Noite úmida e
quente de sexta feira, o relógio mostra 20h37 para os olhos escuros e ansiosos
de Clarice que não vê à hora de chegar em casa para desfrutar o tão esperado
final de semana. Passou o dia clamando a Deus para que seu turno acabasse, eis
que Ele a ouviu.
Tenta se
enganar dizendo que o cansaço vai cessar e a rotina é sempre a mesma, onde
aguarda a carona de seus amigos para que juntos possam finalmente exorcizar.
Com milhares de
bares, restaurantes e boates por aí, Clarice está sempre em busca do novo, mesmo
ciente de que as noites são tão repetitivas que mais parecem cenas de ‘deja vu’
no replay. Mas eis que um amigo mostra algo que parece ouro; convites Vip para
inauguração de uma nova casa noturna. Seus olhos brilham e ela não pára de
perguntar:
- Somos Vips mesmo?
Bendita seja a
sensação de exclusividade no ar, onde todos tem a nítida certeza de que aquela
noite será a melhor. Uma certeza tão grande que nem o estacionamento lotado,
tão pouco a fila quilométrica, os incomoda.
Duas horas de
espera é o suficiente para perderem a paciência e tentarem convencer o
segurança da casa:
- Somos Vips!! Esbravejam.
Segurança de
boate é como as enormes ondas do mar, por mais que você nade e nade para
alcançar o mar adentro, sempre será empurrado para a areia de volta. Isso é
segurança de casa noturna.
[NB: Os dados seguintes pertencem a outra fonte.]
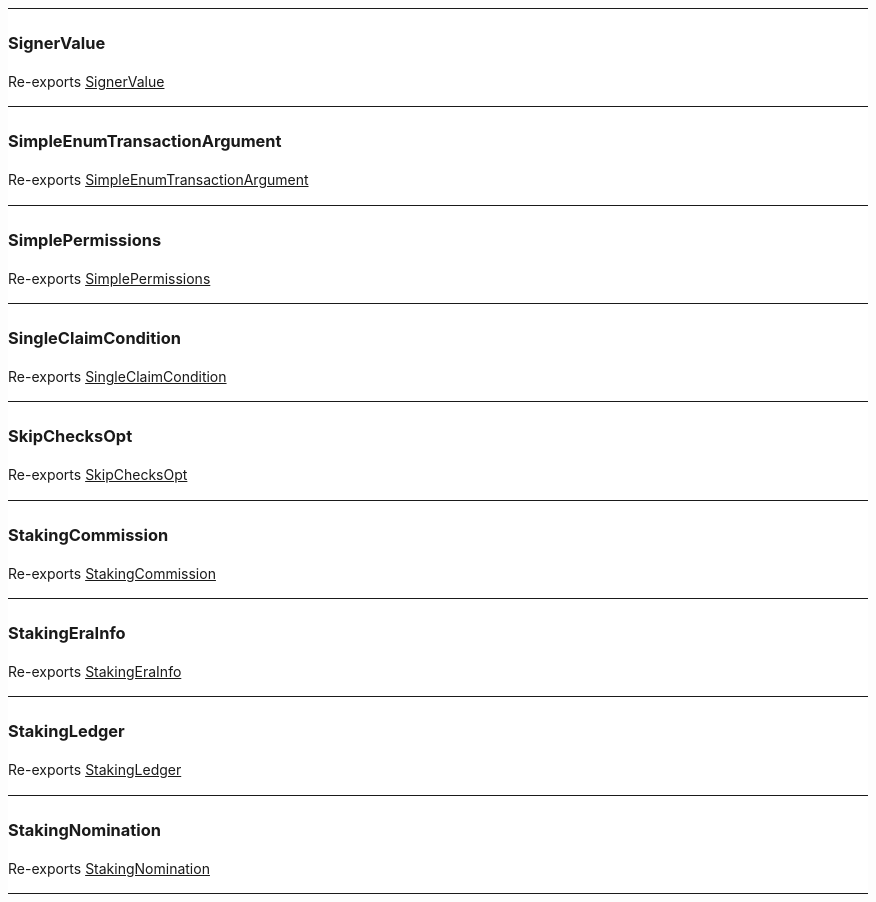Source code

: ___

### SignerValue

Re-exports [SignerValue](../wiki/api.entities.types.SignerValue)

___

### SimpleEnumTransactionArgument

Re-exports [SimpleEnumTransactionArgument](../wiki/base.types.SimpleEnumTransactionArgument)

___

### SimplePermissions

Re-exports [SimplePermissions](../wiki/api.entities.types.SimplePermissions)

___

### SingleClaimCondition

Re-exports [SingleClaimCondition](../wiki/api.entities.types.SingleClaimCondition)

___

### SkipChecksOpt

Re-exports [SkipChecksOpt](../wiki/api.procedures.types.SkipChecksOpt)

___

### StakingCommission

Re-exports [StakingCommission](../wiki/api.entities.Account.types.StakingCommission)

___

### StakingEraInfo

Re-exports [StakingEraInfo](../wiki/api.client.types.StakingEraInfo)

___

### StakingLedger

Re-exports [StakingLedger](../wiki/api.entities.Account.types.StakingLedger)

___

### StakingNomination

Re-exports [StakingNomination](../wiki/api.entities.Account.types.StakingNomination)

___
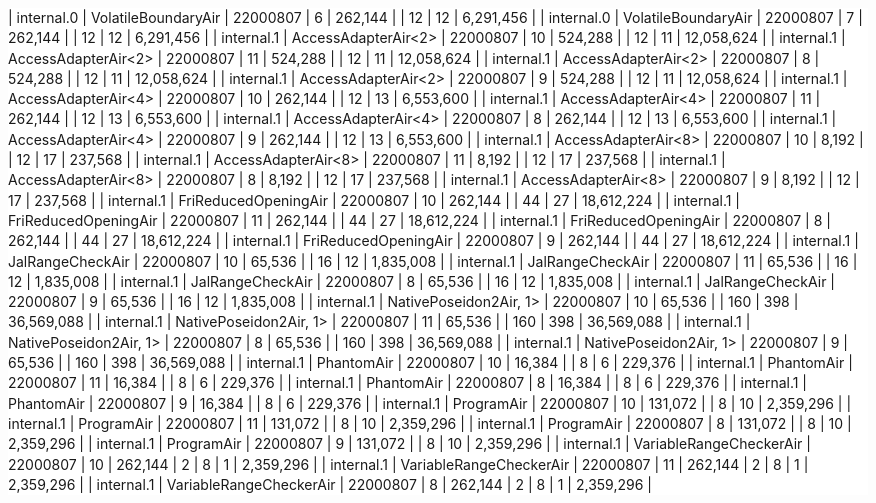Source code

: | internal.0 | VolatileBoundaryAir | 22000807 | 6 | 262,144 |  | 12 | 12 | 6,291,456 | 
| internal.0 | VolatileBoundaryAir | 22000807 | 7 | 262,144 |  | 12 | 12 | 6,291,456 | 
| internal.1 | AccessAdapterAir<2> | 22000807 | 10 | 524,288 |  | 12 | 11 | 12,058,624 | 
| internal.1 | AccessAdapterAir<2> | 22000807 | 11 | 524,288 |  | 12 | 11 | 12,058,624 | 
| internal.1 | AccessAdapterAir<2> | 22000807 | 8 | 524,288 |  | 12 | 11 | 12,058,624 | 
| internal.1 | AccessAdapterAir<2> | 22000807 | 9 | 524,288 |  | 12 | 11 | 12,058,624 | 
| internal.1 | AccessAdapterAir<4> | 22000807 | 10 | 262,144 |  | 12 | 13 | 6,553,600 | 
| internal.1 | AccessAdapterAir<4> | 22000807 | 11 | 262,144 |  | 12 | 13 | 6,553,600 | 
| internal.1 | AccessAdapterAir<4> | 22000807 | 8 | 262,144 |  | 12 | 13 | 6,553,600 | 
| internal.1 | AccessAdapterAir<4> | 22000807 | 9 | 262,144 |  | 12 | 13 | 6,553,600 | 
| internal.1 | AccessAdapterAir<8> | 22000807 | 10 | 8,192 |  | 12 | 17 | 237,568 | 
| internal.1 | AccessAdapterAir<8> | 22000807 | 11 | 8,192 |  | 12 | 17 | 237,568 | 
| internal.1 | AccessAdapterAir<8> | 22000807 | 8 | 8,192 |  | 12 | 17 | 237,568 | 
| internal.1 | AccessAdapterAir<8> | 22000807 | 9 | 8,192 |  | 12 | 17 | 237,568 | 
| internal.1 | FriReducedOpeningAir | 22000807 | 10 | 262,144 |  | 44 | 27 | 18,612,224 | 
| internal.1 | FriReducedOpeningAir | 22000807 | 11 | 262,144 |  | 44 | 27 | 18,612,224 | 
| internal.1 | FriReducedOpeningAir | 22000807 | 8 | 262,144 |  | 44 | 27 | 18,612,224 | 
| internal.1 | FriReducedOpeningAir | 22000807 | 9 | 262,144 |  | 44 | 27 | 18,612,224 | 
| internal.1 | JalRangeCheckAir | 22000807 | 10 | 65,536 |  | 16 | 12 | 1,835,008 | 
| internal.1 | JalRangeCheckAir | 22000807 | 11 | 65,536 |  | 16 | 12 | 1,835,008 | 
| internal.1 | JalRangeCheckAir | 22000807 | 8 | 65,536 |  | 16 | 12 | 1,835,008 | 
| internal.1 | JalRangeCheckAir | 22000807 | 9 | 65,536 |  | 16 | 12 | 1,835,008 | 
| internal.1 | NativePoseidon2Air<BabyBearParameters>, 1> | 22000807 | 10 | 65,536 |  | 160 | 398 | 36,569,088 | 
| internal.1 | NativePoseidon2Air<BabyBearParameters>, 1> | 22000807 | 11 | 65,536 |  | 160 | 398 | 36,569,088 | 
| internal.1 | NativePoseidon2Air<BabyBearParameters>, 1> | 22000807 | 8 | 65,536 |  | 160 | 398 | 36,569,088 | 
| internal.1 | NativePoseidon2Air<BabyBearParameters>, 1> | 22000807 | 9 | 65,536 |  | 160 | 398 | 36,569,088 | 
| internal.1 | PhantomAir | 22000807 | 10 | 16,384 |  | 8 | 6 | 229,376 | 
| internal.1 | PhantomAir | 22000807 | 11 | 16,384 |  | 8 | 6 | 229,376 | 
| internal.1 | PhantomAir | 22000807 | 8 | 16,384 |  | 8 | 6 | 229,376 | 
| internal.1 | PhantomAir | 22000807 | 9 | 16,384 |  | 8 | 6 | 229,376 | 
| internal.1 | ProgramAir | 22000807 | 10 | 131,072 |  | 8 | 10 | 2,359,296 | 
| internal.1 | ProgramAir | 22000807 | 11 | 131,072 |  | 8 | 10 | 2,359,296 | 
| internal.1 | ProgramAir | 22000807 | 8 | 131,072 |  | 8 | 10 | 2,359,296 | 
| internal.1 | ProgramAir | 22000807 | 9 | 131,072 |  | 8 | 10 | 2,359,296 | 
| internal.1 | VariableRangeCheckerAir | 22000807 | 10 | 262,144 | 2 | 8 | 1 | 2,359,296 | 
| internal.1 | VariableRangeCheckerAir | 22000807 | 11 | 262,144 | 2 | 8 | 1 | 2,359,296 | 
| internal.1 | VariableRangeCheckerAir | 22000807 | 8 | 262,144 | 2 | 8 | 1 | 2,359,296 |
Eles não nos querem lá, mas nós insistimos.
Depois de muito
suadouro para conseguir entrar na boate, Clarice se dá conta de que aquele
convite vip na valia para muita coisa, exceto para não pagar a entrada que
normalmente é infinitamente menor do que o preço de qualquer bebida que escolha
no bar.
Ah! O bar... A
primeira providencia é molhar a garganta seca e mais uma vez ela se depara com
uma multidão enfurecida a sua frente clamando pelo mesmo.
O cara mais
poderoso de uma casa noturna é certamente o barman. Diríamos que ele é o
senador das baladas, pois é ele quem decide o que, como, quanto e quem vai
beber primeiro.
Ela até tenta
jogar um charme para um deles, mas é atropelada por cavalos selvagens com
camisetas com a seguinte descrição: ‘Eu
amo jiujutsu’. E após trinta minutos sendo ‘esmagada’, alcança a ponta do
bar e descabelada recebe a atenção de um barman que a atende com um olhar de
piedade.
Irritada tenta
encontrar o banheiro para recompor a maquiagem e a bexiga. Leva algumas
passadas de mão, perde-se em meio de um labirinto e fica meio cega por causa do
strobo. Quando finalmente o encontra a sua felicidade é a mesma de ter achado o
cálice sagrado, mas é surpreendida por um exército feminino aglomerado fazendo
o habitual: Um fórum sobre seus relacionamentos enquanto aguardam a vez.
Percebe que o
banheiro masculino flui e isso era tudo que ela mais queria: Agilidade
‘mijatória’. Ela já não sabe mais se o que a irrita naquele momento, são as
vozes das 30 mulheres juntas, se é a bexiga explodindo ou se é o DJ ruim que
parece estar fazendo exorcismo na pista.
Na pista se vê,
por alguns segundos, hipnotizada por um cabelo roxo ‘fluorescente’ quando é
surpreendida por um amigo que grita em seu ouvido:
- ELA É
MODERNAAAA!!!
Naquele
instante Clarice só conseguia se sentir velha...
Chegada a hora
de partir, é a hora de encarar a fila para pagar a comanda e bêbado sempre acha
que tem preferência em fila de boate. Ciente disso, ela sabe a importância de
reservar cada milímetro de espaço dentro dela, exatamente como a baldeação
da estação da Sé, qualquer deslize e você não sai daquele lugar tão cedo.
No caminho de
volta para casa o assunto é um só: A merda da noite!
Pensativa,
murmura:
- A noite é tão sádica...
No portão da
sua casa é mais uma vez surpreendida pelo amigo que lhe diz antes de partir:
- Te ligo para saber o que faremos amanhã à
noite!
Ela, com um
sorriso largo nos lábios, concorda.
Moral da
história: Para todo sádico sempre existe um masoquista.